Problem statement - Please answer from the NASCAR text: how many wins did Jimmie Johnson and Jeff Gordon combine for last year?

(Beginning of Provided text)

While there have been signs that the NASCAR bubble has burst, Rick Hendrick doesn't see the glass as anywhere close to being half-empty.

He agrees that the proliferation of NASCAR shows available and an abundance of coverage on the Internet has made it easier for fans to keep up with the sport, even if some of the evolution may have led some to decide it's easier to simply watch races from home.

"The die-hards are used to seeing 50,000-seat venues -- and now they're 120,000 and it takes a lot of time to get out of the track, and TV's made it easy," Hendrick said. "Back in the day when I was going [as a fan] you didn't have that much coverage.

"… I think this sport's in pretty good shape. I look at the sponsors we have and they're all happy. We haven't lost a single sponsor due to the economy and we haven't had a single sponsor pull out and say, 'We don't want to come back because we think the thrill is gone or the marketability has gone [away].' "

'Junior's In The House'

Usually, you have to fight through the crowd to get close to Jeff Gordon when the Sprint Cup media tour visits Hendrick Motorsports. This year, it wasn't quite as hard.

"Junior's in the house," Gordon said with a laugh Wednesday, referring to new teammate Dale Earnhardt Jr. "How's the two-time defending champion looking?"

Told that the throng wasn't as deep around Jimmie Johnson, either, Gordon smiled. Yes, it's one big, happy family at HMS these days.

Gordon was asked if he felt slighted that NASCAR CEO Brian France said the sport's TV ratings would be better if Earnhardt returns to Victory Lane this season. Some blamed last year's decline in ratings on the dominance of Johnson and Gordon, who combined for 16 wins and finished first and second in the points.

"It's reality," Gordon said. "If we don't recognize that, then we're foolish. I think all of us, and I think Jimmie's a prime example -- he's a two-time defending champion and a top driver in our sport, but he's not the most popular driver. That just shows you that it's not all about on-track performance.

(End of Provided text)
(Beginning of The data)

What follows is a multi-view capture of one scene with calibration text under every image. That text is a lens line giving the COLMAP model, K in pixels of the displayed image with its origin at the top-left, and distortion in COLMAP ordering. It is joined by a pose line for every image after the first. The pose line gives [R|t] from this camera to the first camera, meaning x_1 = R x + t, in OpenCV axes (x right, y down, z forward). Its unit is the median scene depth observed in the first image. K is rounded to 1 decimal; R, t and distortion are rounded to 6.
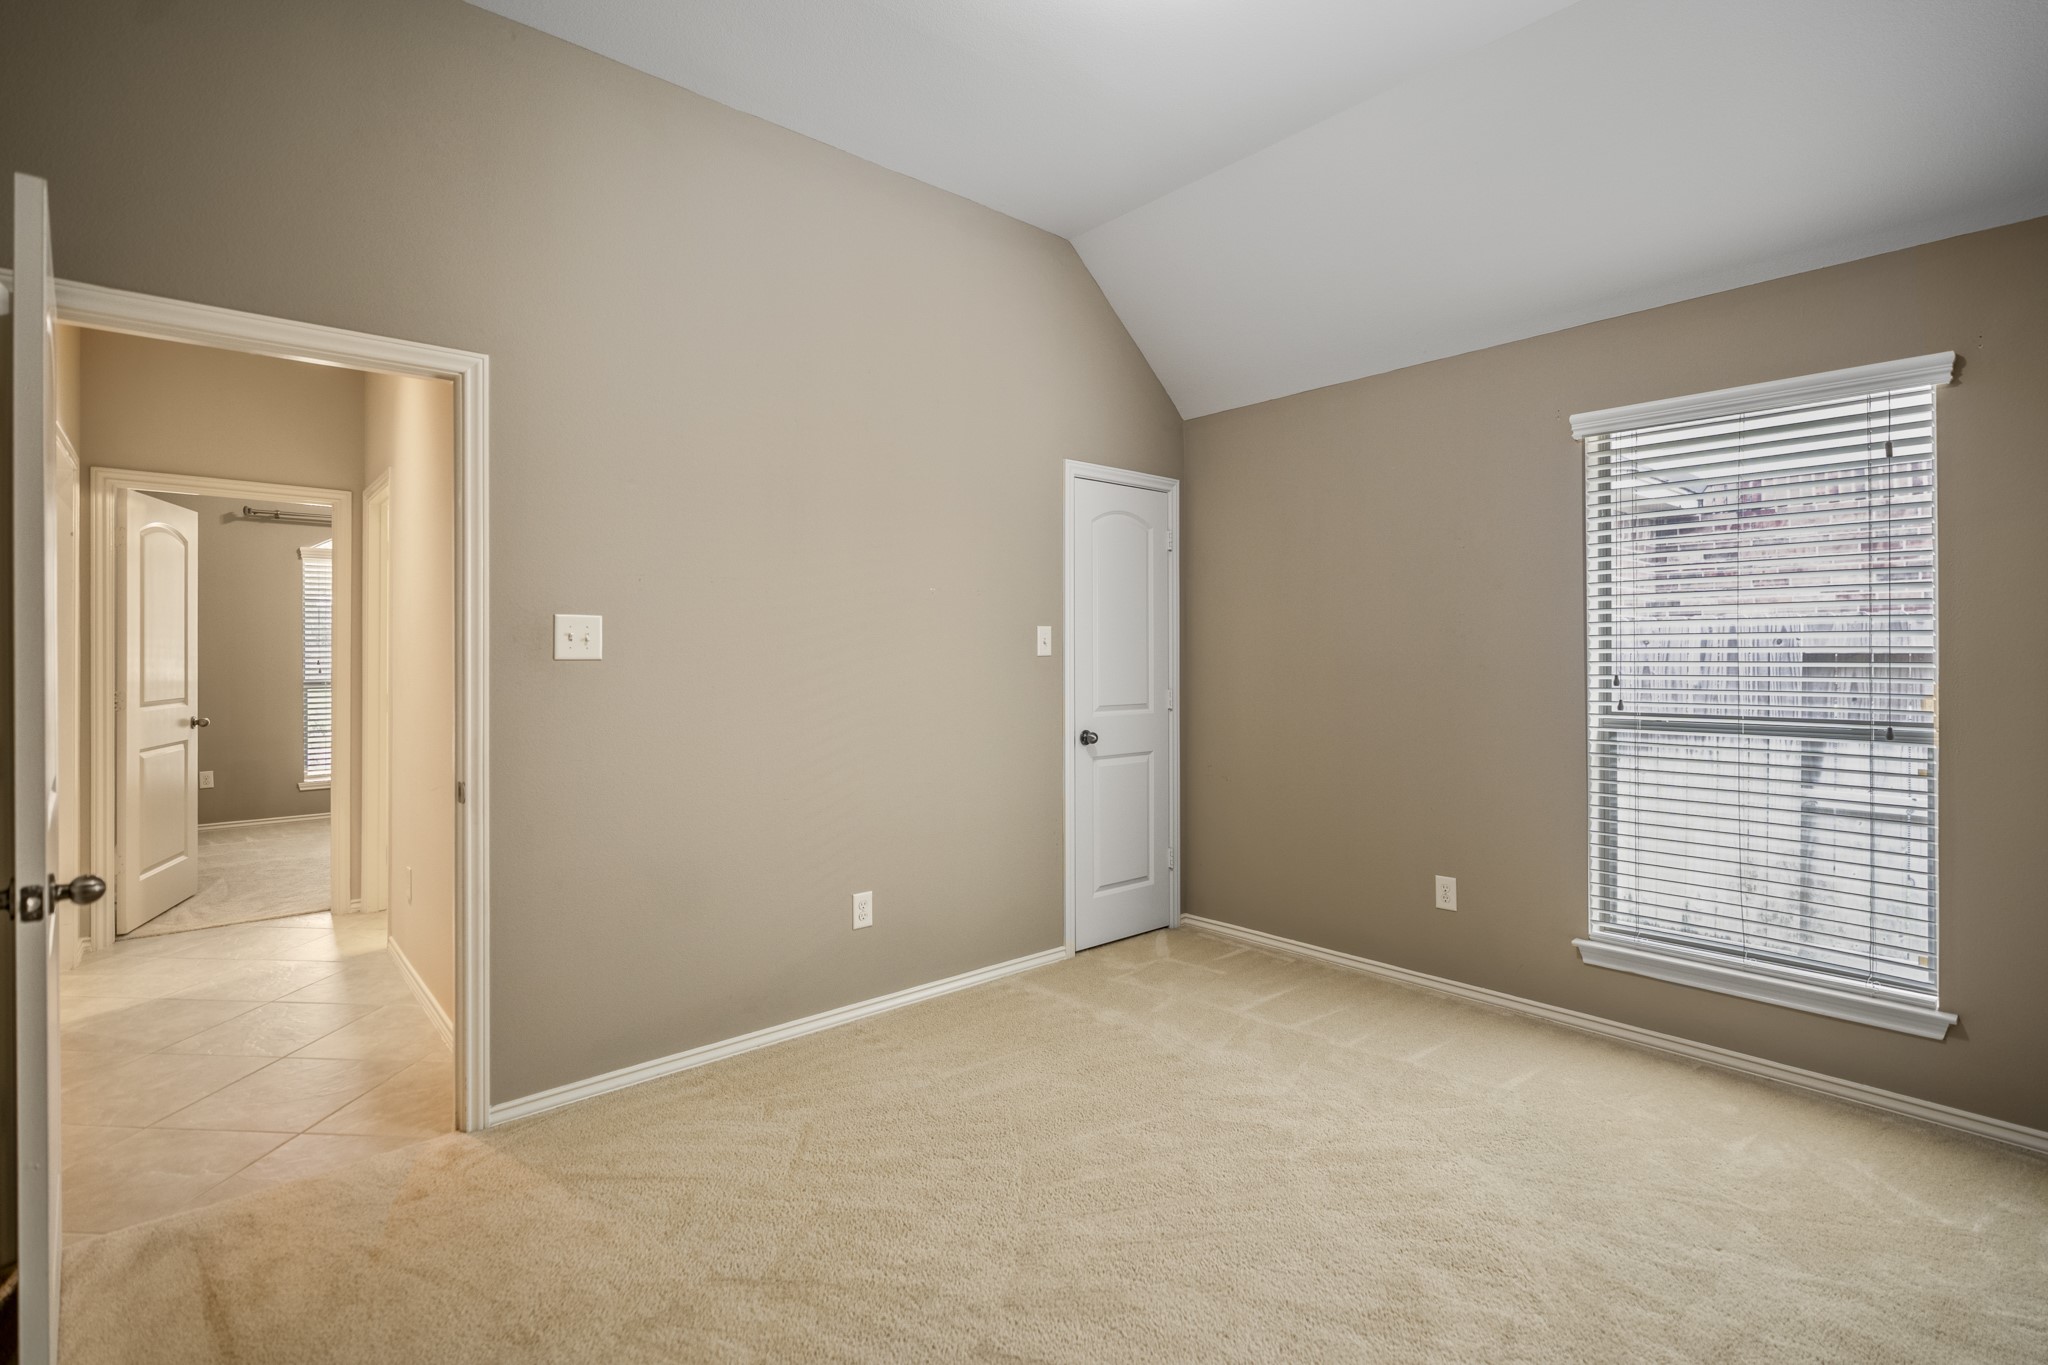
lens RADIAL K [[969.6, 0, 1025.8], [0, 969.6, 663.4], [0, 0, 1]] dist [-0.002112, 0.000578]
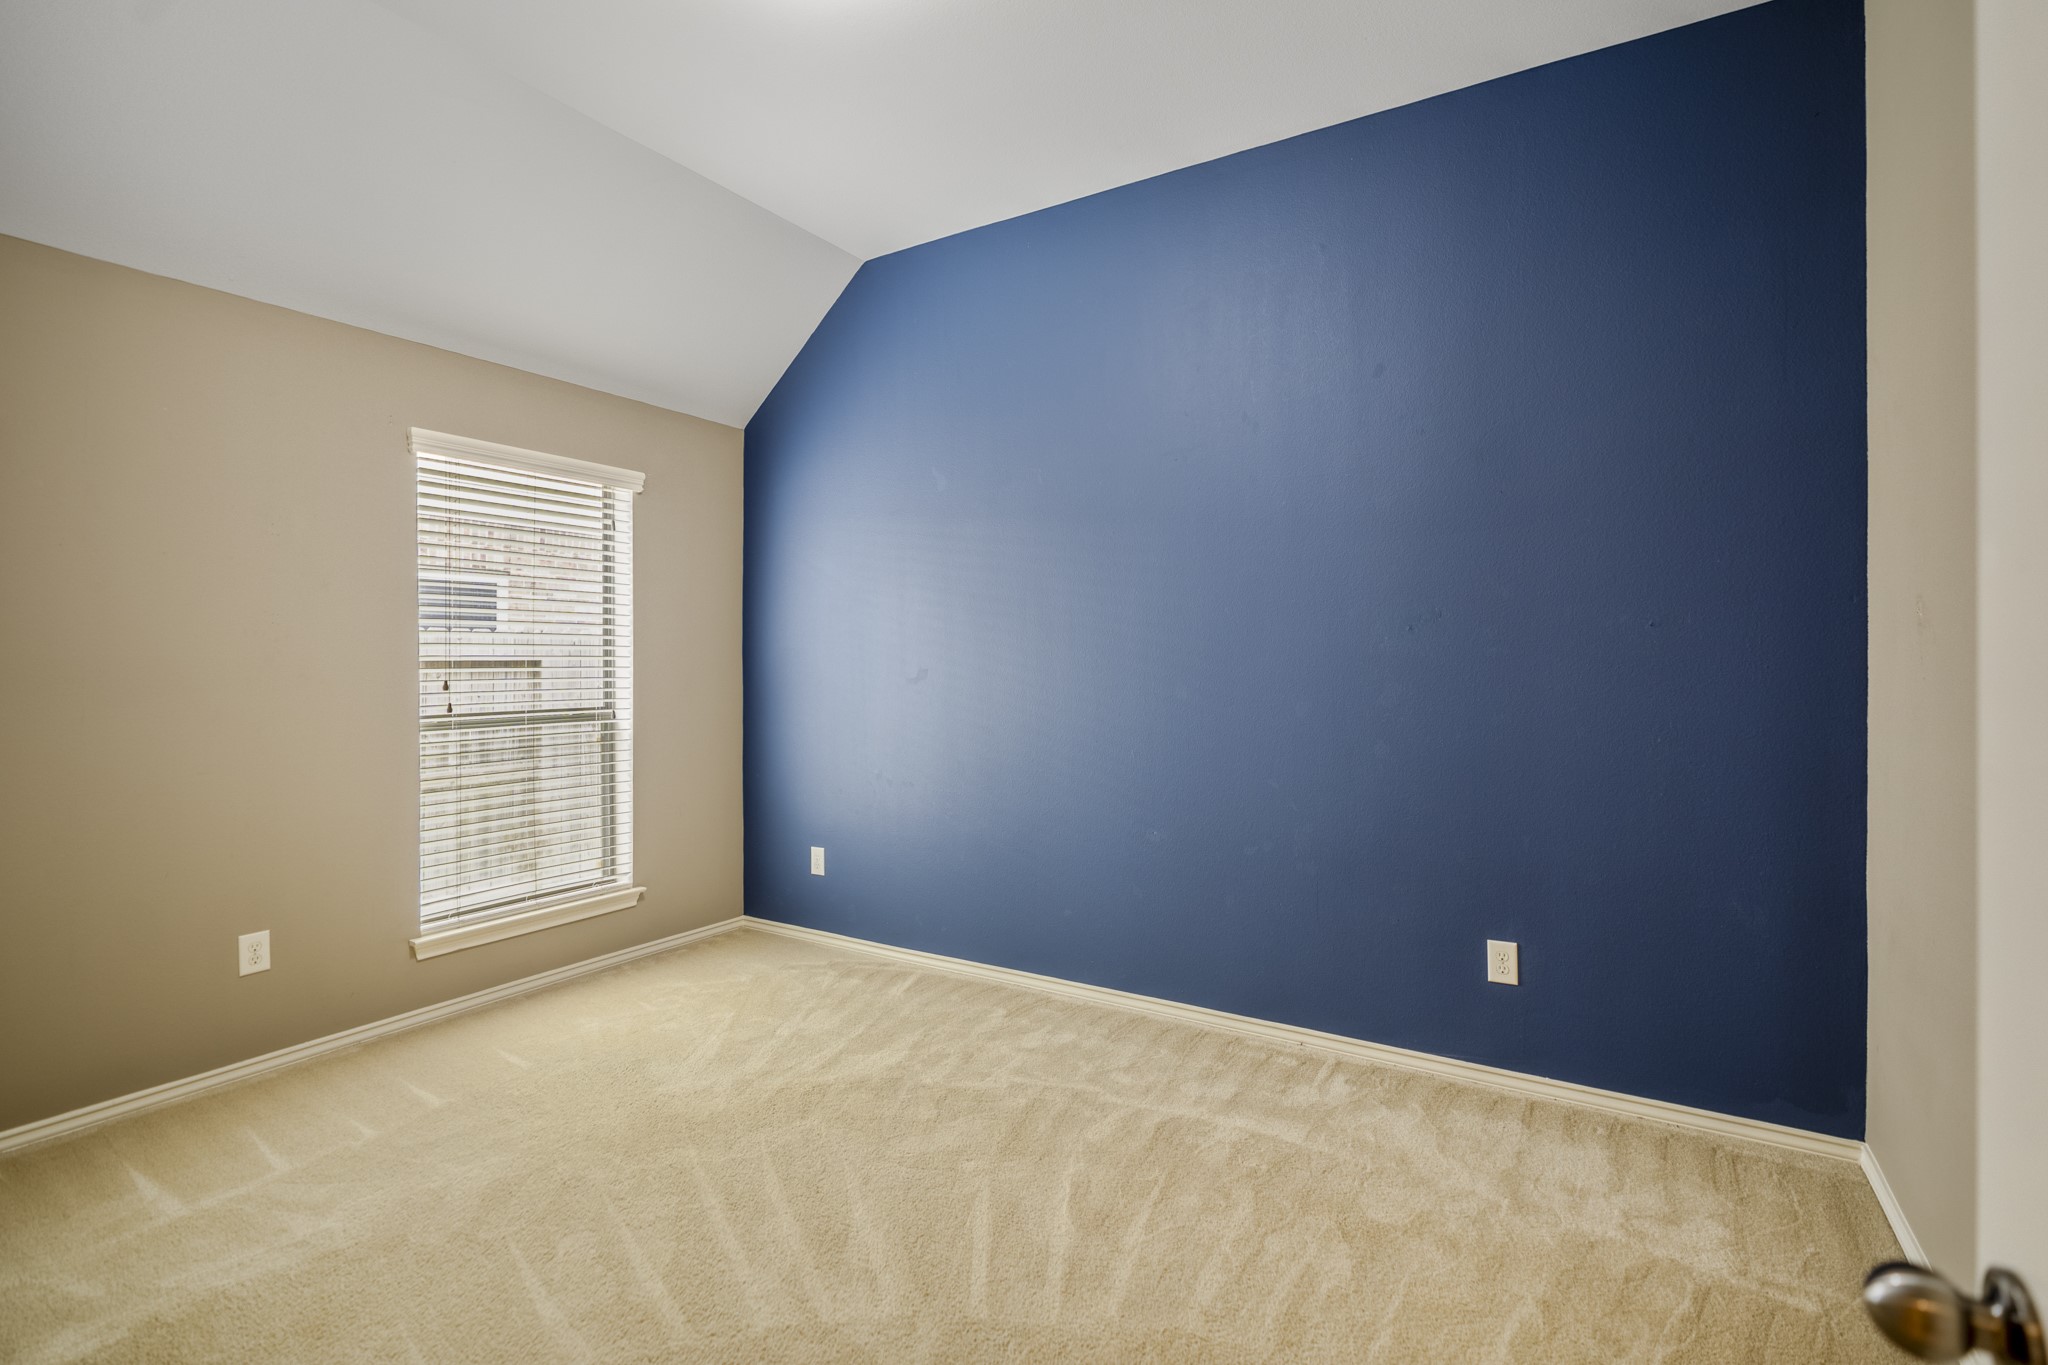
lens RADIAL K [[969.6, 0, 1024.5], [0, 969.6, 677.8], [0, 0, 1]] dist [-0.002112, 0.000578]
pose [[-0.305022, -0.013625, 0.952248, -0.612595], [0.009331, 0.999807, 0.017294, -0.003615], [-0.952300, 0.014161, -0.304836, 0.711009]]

(End of The data)
(Beginning of The data)

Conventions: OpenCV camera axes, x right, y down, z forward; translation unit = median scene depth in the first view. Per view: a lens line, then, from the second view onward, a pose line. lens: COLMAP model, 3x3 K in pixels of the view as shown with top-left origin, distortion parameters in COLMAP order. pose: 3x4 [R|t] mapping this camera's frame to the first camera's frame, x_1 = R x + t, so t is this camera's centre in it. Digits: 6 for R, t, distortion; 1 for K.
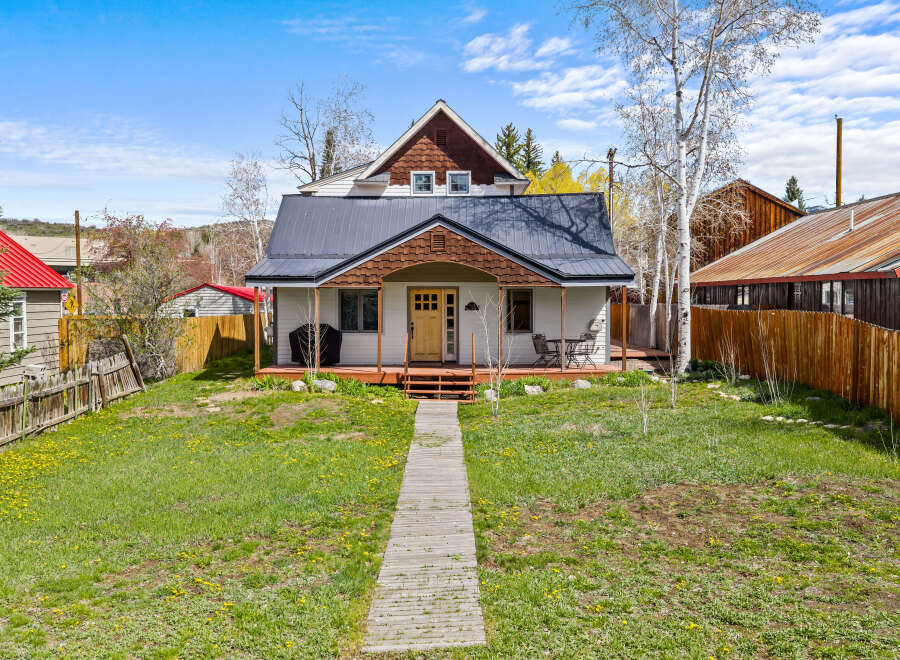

(End of The data)
(Beginning of The data)

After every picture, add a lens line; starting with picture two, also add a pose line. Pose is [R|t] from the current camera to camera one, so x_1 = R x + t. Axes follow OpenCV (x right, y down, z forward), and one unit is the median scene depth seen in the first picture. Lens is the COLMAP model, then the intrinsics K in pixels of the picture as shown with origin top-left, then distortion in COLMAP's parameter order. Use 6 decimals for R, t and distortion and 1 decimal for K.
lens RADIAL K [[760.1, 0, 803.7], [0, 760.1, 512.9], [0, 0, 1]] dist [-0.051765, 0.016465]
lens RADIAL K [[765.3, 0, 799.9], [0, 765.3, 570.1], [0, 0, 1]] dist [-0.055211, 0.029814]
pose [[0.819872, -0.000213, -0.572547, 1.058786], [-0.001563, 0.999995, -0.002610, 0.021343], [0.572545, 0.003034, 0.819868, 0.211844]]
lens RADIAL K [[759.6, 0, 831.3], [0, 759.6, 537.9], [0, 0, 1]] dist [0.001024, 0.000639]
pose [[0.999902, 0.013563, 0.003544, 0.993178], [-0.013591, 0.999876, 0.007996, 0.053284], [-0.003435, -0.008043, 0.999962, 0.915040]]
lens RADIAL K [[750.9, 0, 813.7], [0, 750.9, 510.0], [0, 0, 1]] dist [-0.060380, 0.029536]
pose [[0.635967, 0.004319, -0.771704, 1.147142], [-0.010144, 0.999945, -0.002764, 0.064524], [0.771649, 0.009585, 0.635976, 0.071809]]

(End of The data)

Exercise response - 16 wins.